:: Source text ::
▬▬▬▬▬▬▬▬▬▬
Ghana 2021 budget deficit betters forecast

US stocks rallied to close out a tumultuous month for investors with indices ending down for the month. The NASDAQ rose 3.41% to move out of correction territory while the S&P and the DOW gained 1.89% and 1.17% respectively. Yield on 10Y USTs closed about flat at 1.7767%.

Portuguese Prime Minister Antonio Costa won an absolute majority in Sunday’s general election removing the need for coalitions in order to pass budgets; the 2022 budget had failed to pass in October as previous coalition partners had voted against its passing. Italy also ended a fraught voting week for the next president with Sergio Mattarella being retained despite his earlier intent to resign. The early spread tightening in both was however wiped out at the close as bunds sold after a high CPI print with 10Y PGBs and BTPS closing little changed.

Australian and Japanese stocks moved higher on Tuesday in a muted trading session with most markets closed for the Lunar New Year holiday. The ASX rose 0.49% as the RBA pledged to hold out on interest rate hikes even as it revised its economic forecasts higher; unemployment is expected to go sub-4% by end-2022 while inflation is expected to peak at 3.25%, just outside the 2-% target band. The NIKKEI rose 0.28% with December unemployment coming in slightly better at 2.7%.
▬▬▬▬▬▬▬▬▬▬
:: Record extracts ::
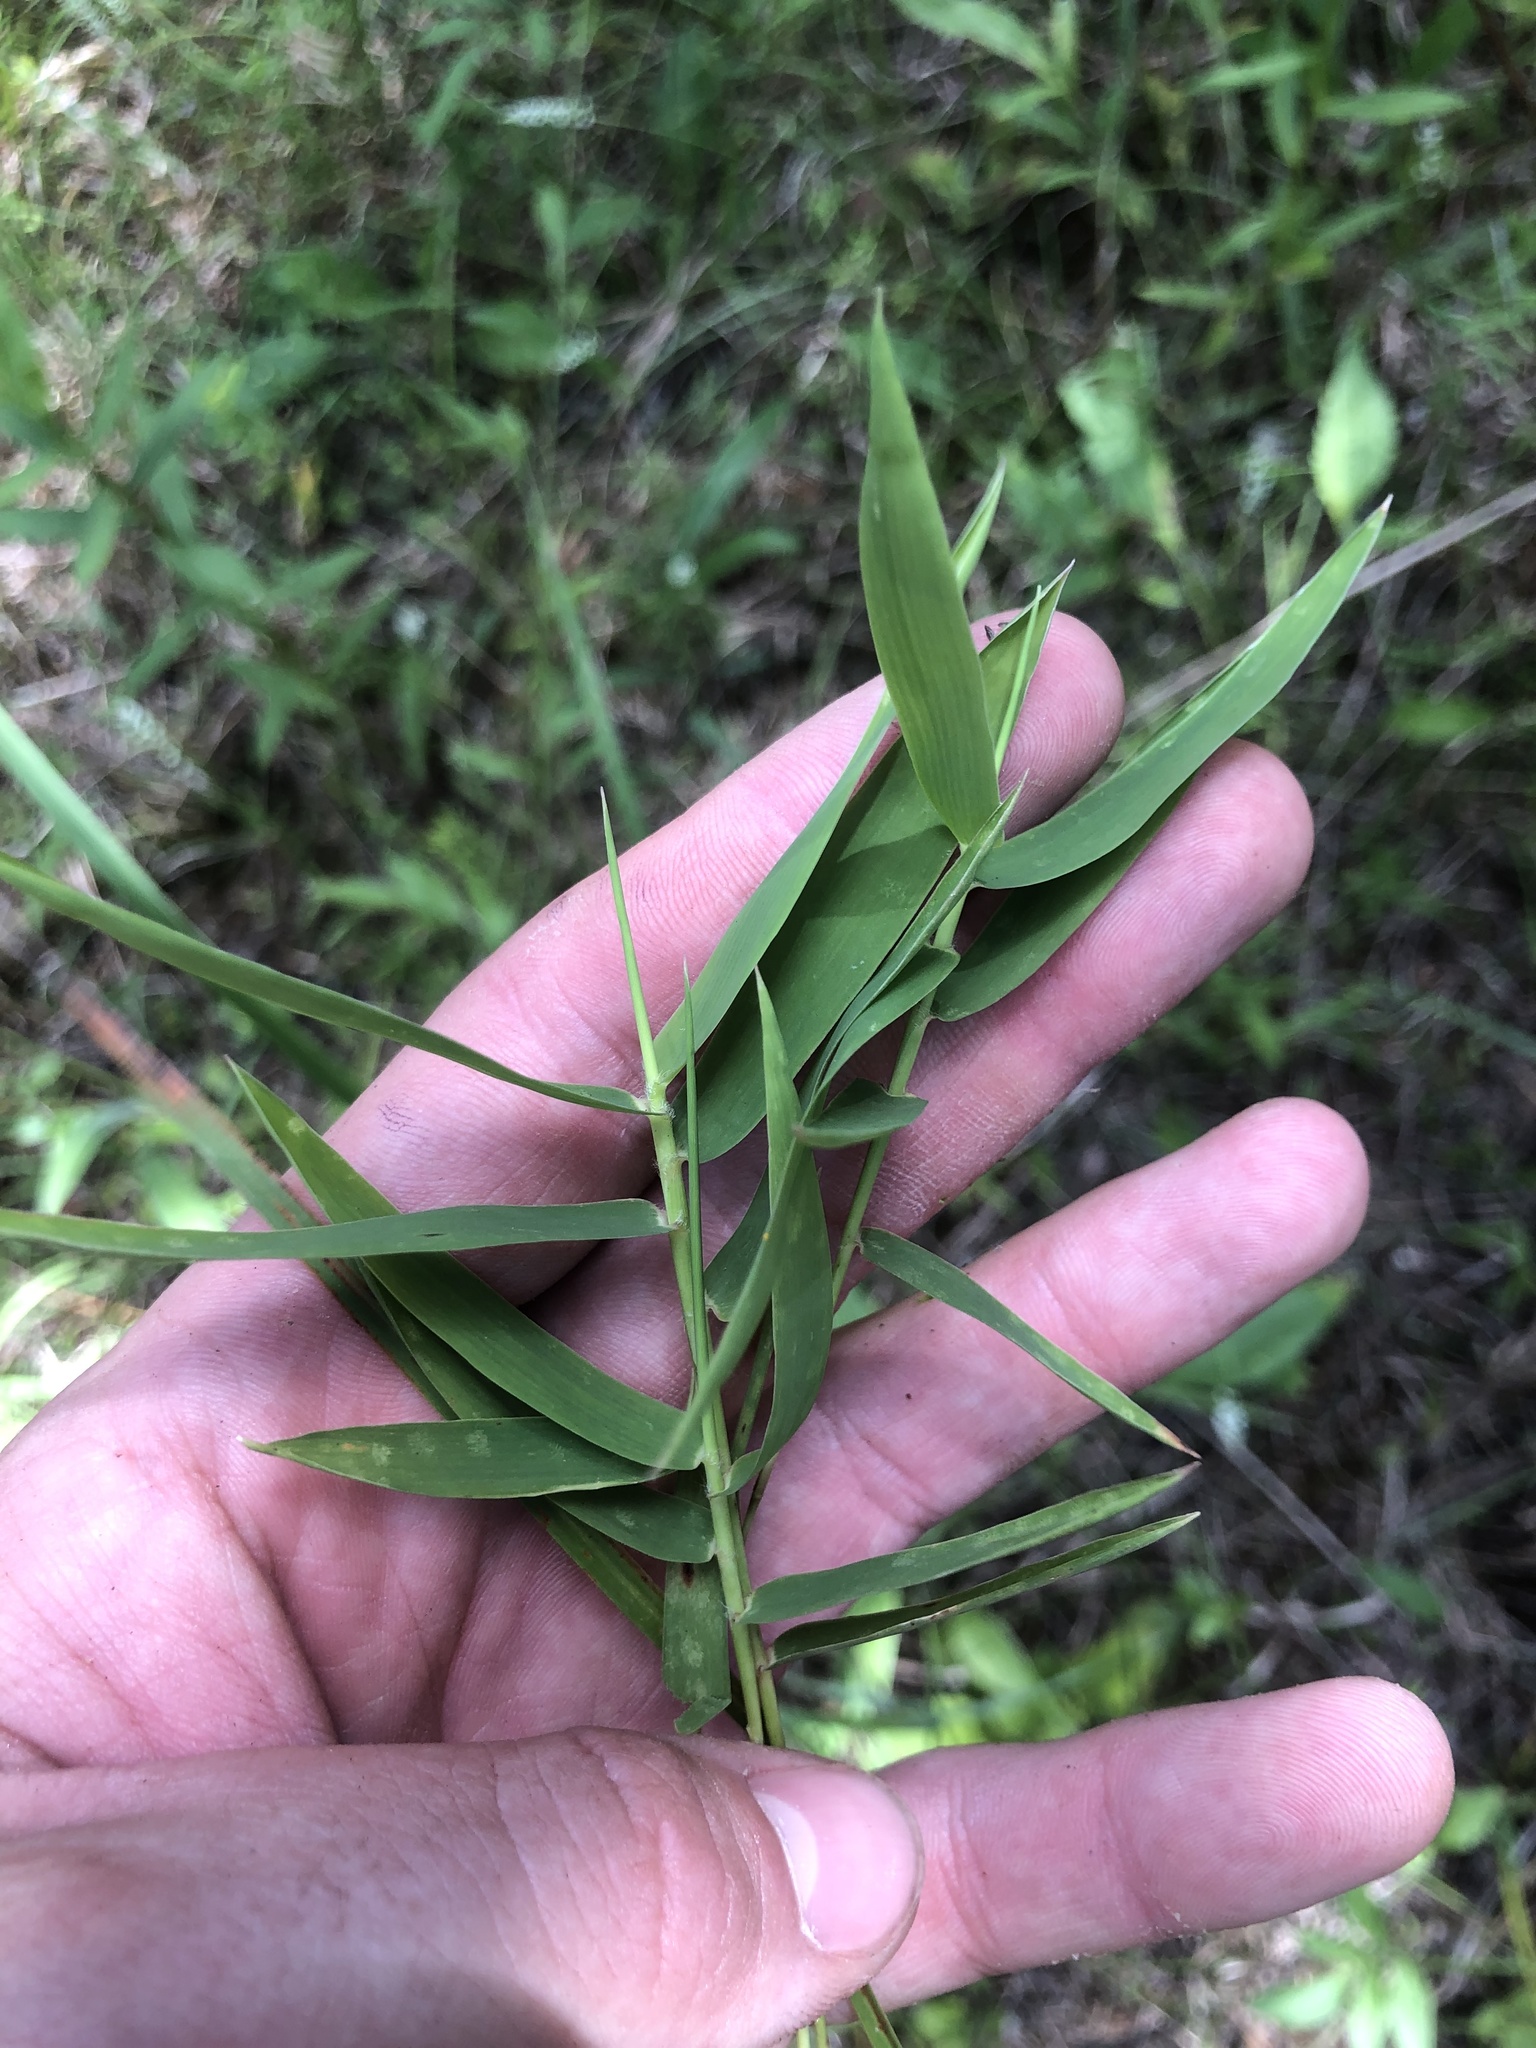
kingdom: Plantae
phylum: Tracheophyta
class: Liliopsida
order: Poales
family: Poaceae
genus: Gymnopogon
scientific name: Gymnopogon ambiguus
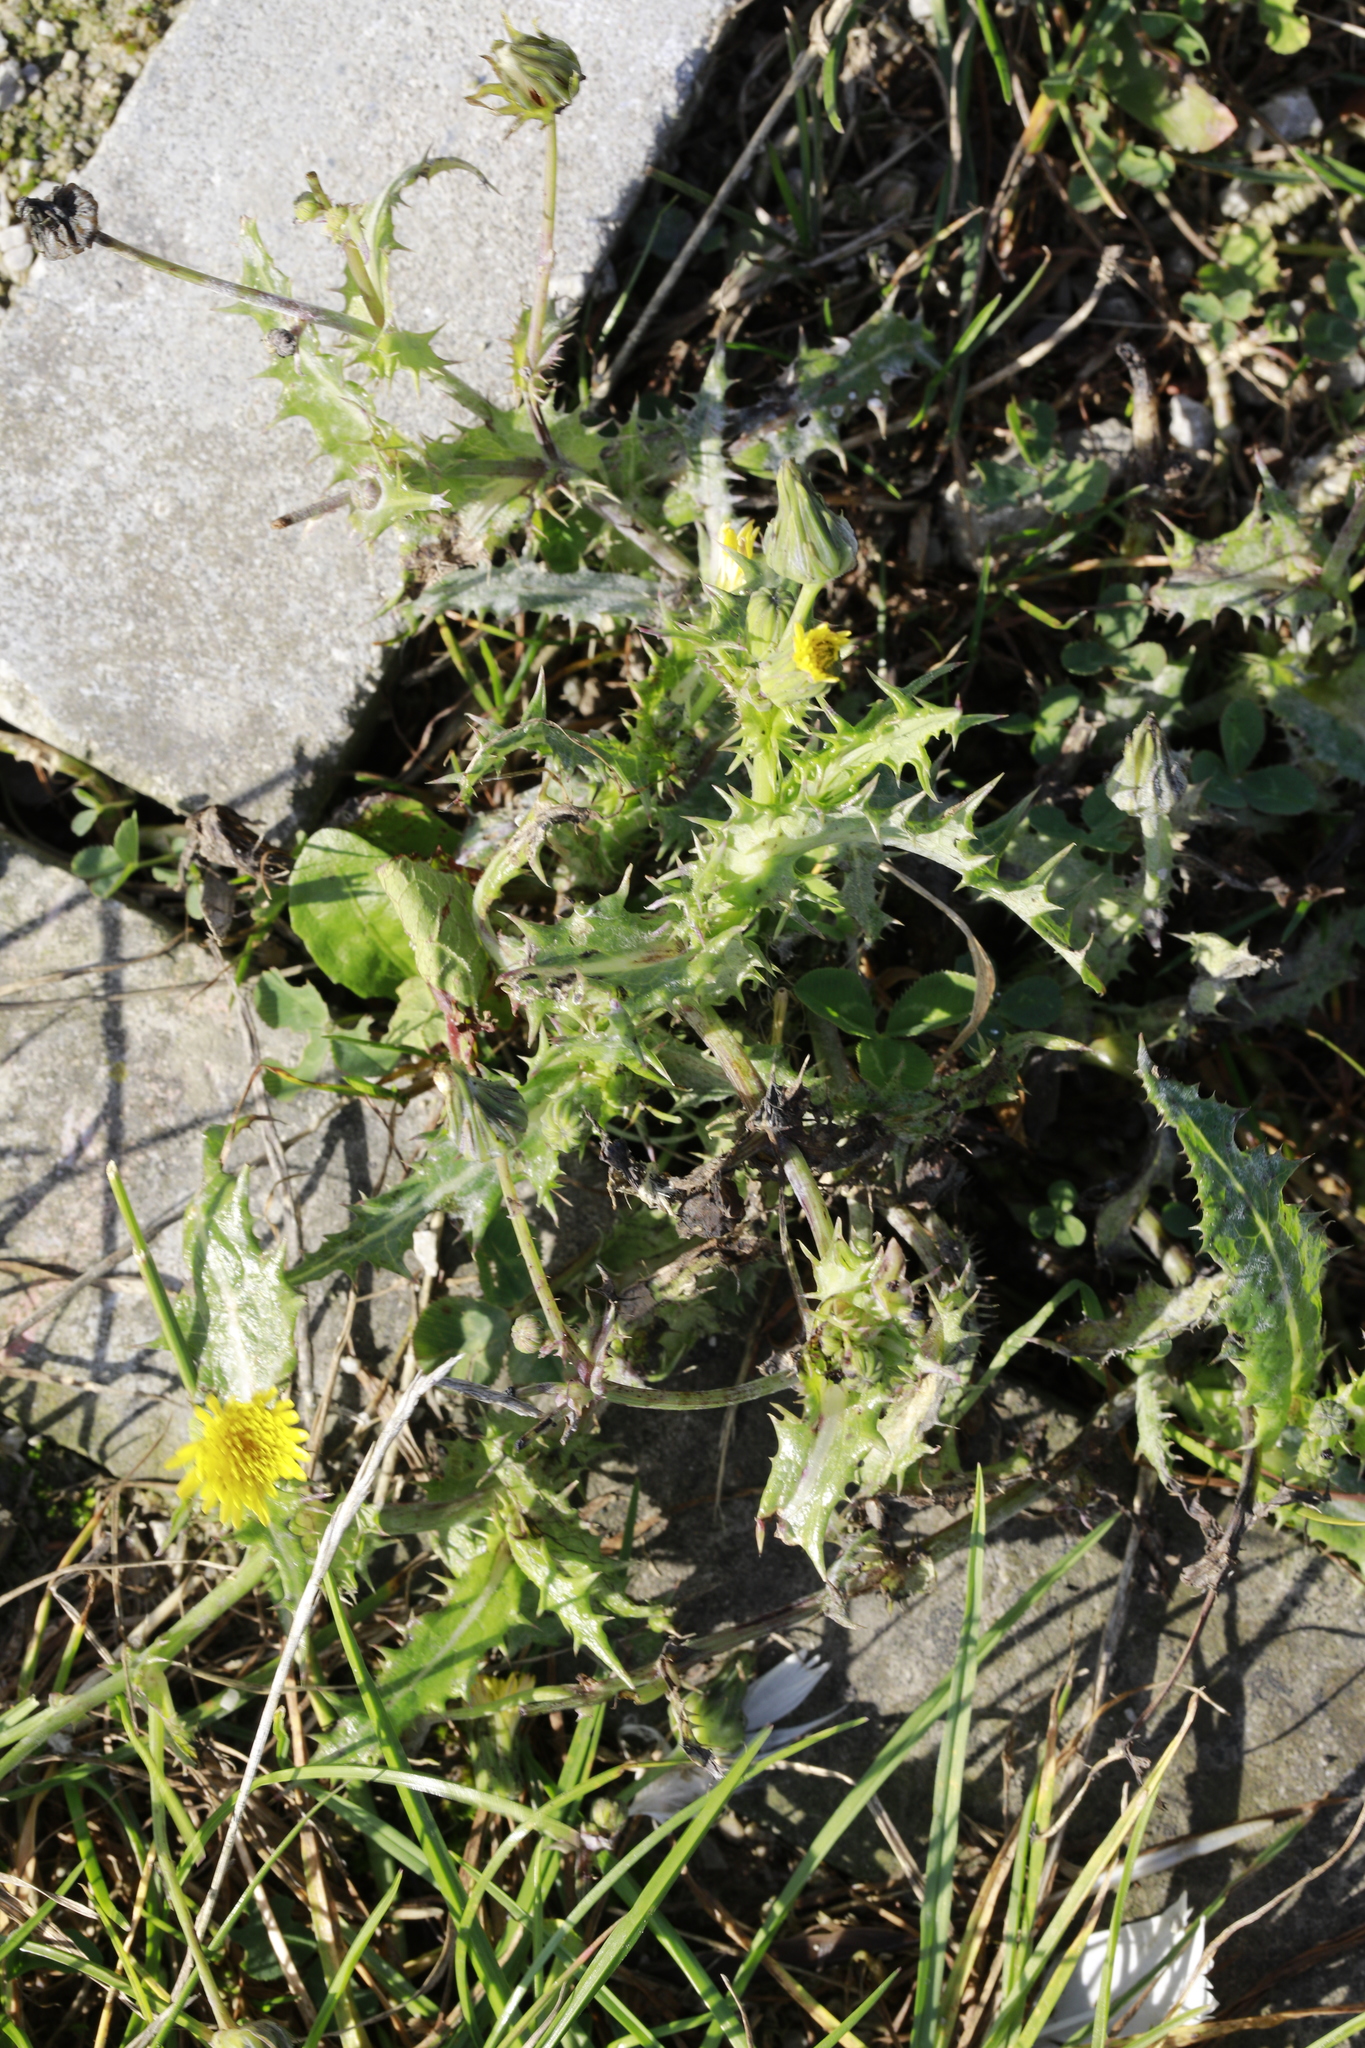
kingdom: Plantae
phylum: Tracheophyta
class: Magnoliopsida
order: Asterales
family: Asteraceae
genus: Sonchus
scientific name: Sonchus asper
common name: Prickly sow-thistle
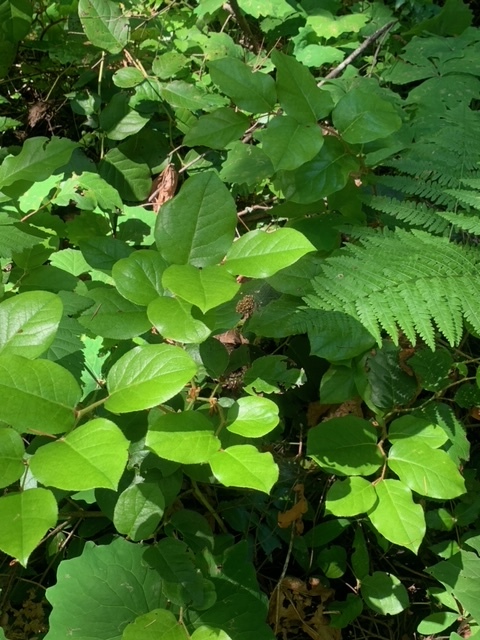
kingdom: Plantae
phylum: Tracheophyta
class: Magnoliopsida
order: Ericales
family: Ericaceae
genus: Gaultheria
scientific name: Gaultheria shallon
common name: Shallon
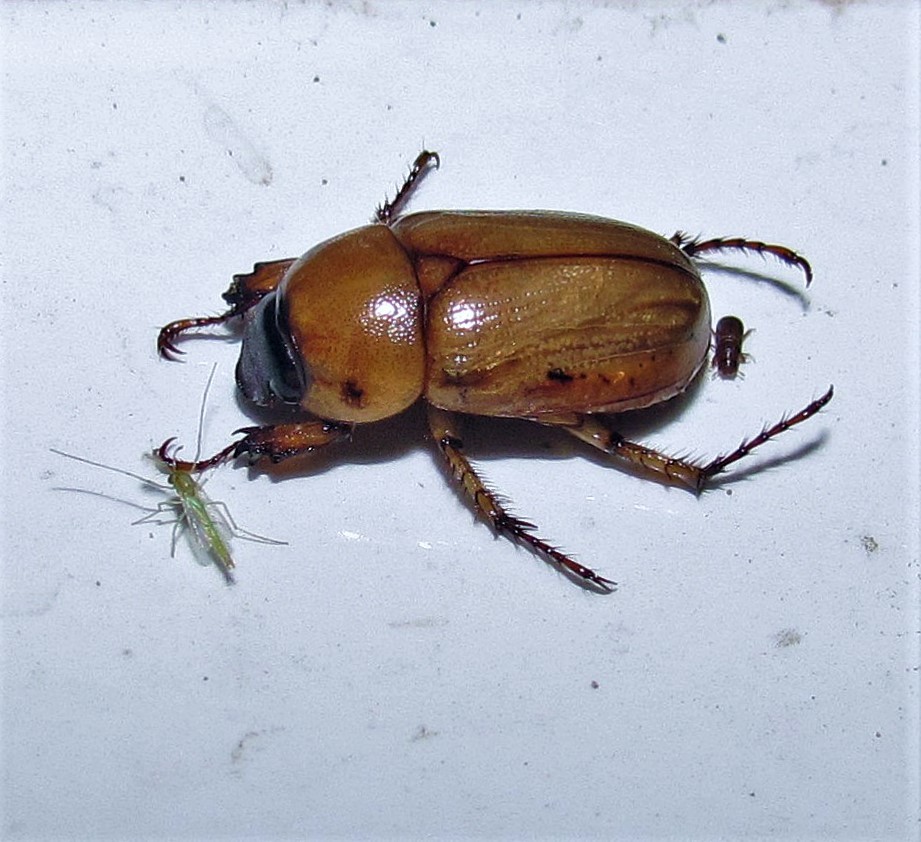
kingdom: Animalia
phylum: Arthropoda
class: Insecta
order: Coleoptera
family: Scarabaeidae
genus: Cyclocephala
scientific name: Cyclocephala putrida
▬▬▬▬▬▬▬▬▬▬
:: What you need to do ::
**A)** Please quote the market report from "US stocks rallied" up to and including "flat at 1.7767%.".
**B)** By what percentage did the ASX rise, according to the market report?
**C)** Write the next part of the market report, starting after its final sentence.
The data above are separate material from the market report.

:: Answers to the exercise ::
**A)**
US stocks rallied to close out a tumultuous month for investors with indices ending down for the month. The NASDAQ rose 3.41% to move out of correction territory while the S&P and the DOW gained 1.89% and 1.17% respectively. Yield on 10Y USTs closed about flat at 1.7767%.

**B)** 0.49%

**C)**
Mexico’s economy contracted 0.1% in Q4 becoming the second major LatAm economy to fall into recession following Brazil; the 0.1% contraction was slightly better than the 0.3% median estimate in a Bloomberg survey. Increased central bank hawkishness in a bid to rein inflation appears to have also derailed recovery from the COVID slump as seems to be the case in Brazil as well. MEX 32s were little moved, closing about 3.62%.

Ghana’s 2021 budget deficit fell to 11.7% in 2021 slightly better than the 12.1% forecast by the Finance Ministry during the 2022 budget presentation; the figure includes legacy debt, a metric the ministry started employing in November. The deficit excluding legacy debt shrank to 9.7% from 2020’s 11.7%. The central bank also held the benchmark rate as saying the impact of November’s 100bps hike had not yet filtered through the economy even as December’s 12.6% CPI print is higher than the 10% upper band of the target range. Yield on GHANA 32s closed 6.5bps tighter at 12.108%.